• Goal of the exercise
Please give back each entry below unaltered, leaving the pictures out.

Saved entries
——
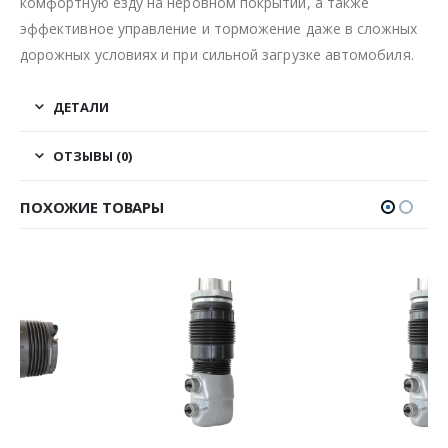
комфортную езду на неровном покрытии, а также
эффективное управление и торможение даже в сложных
дорожных условиях и при сильной загрузке автомобиля.
ДЕТАЛИ
ОТЗЫВЫ (0)
ПОХОЖИЕ ТОВАРЫ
——
• Task result
комфортную езду на неровном покрытии, а также
эффективное управление и торможение даже в сложных
дорожных условиях и при сильной загрузке автомобиля.
ДЕТАЛИ
ОТЗЫВЫ (0)
ПОХОЖИЕ ТОВАРЫ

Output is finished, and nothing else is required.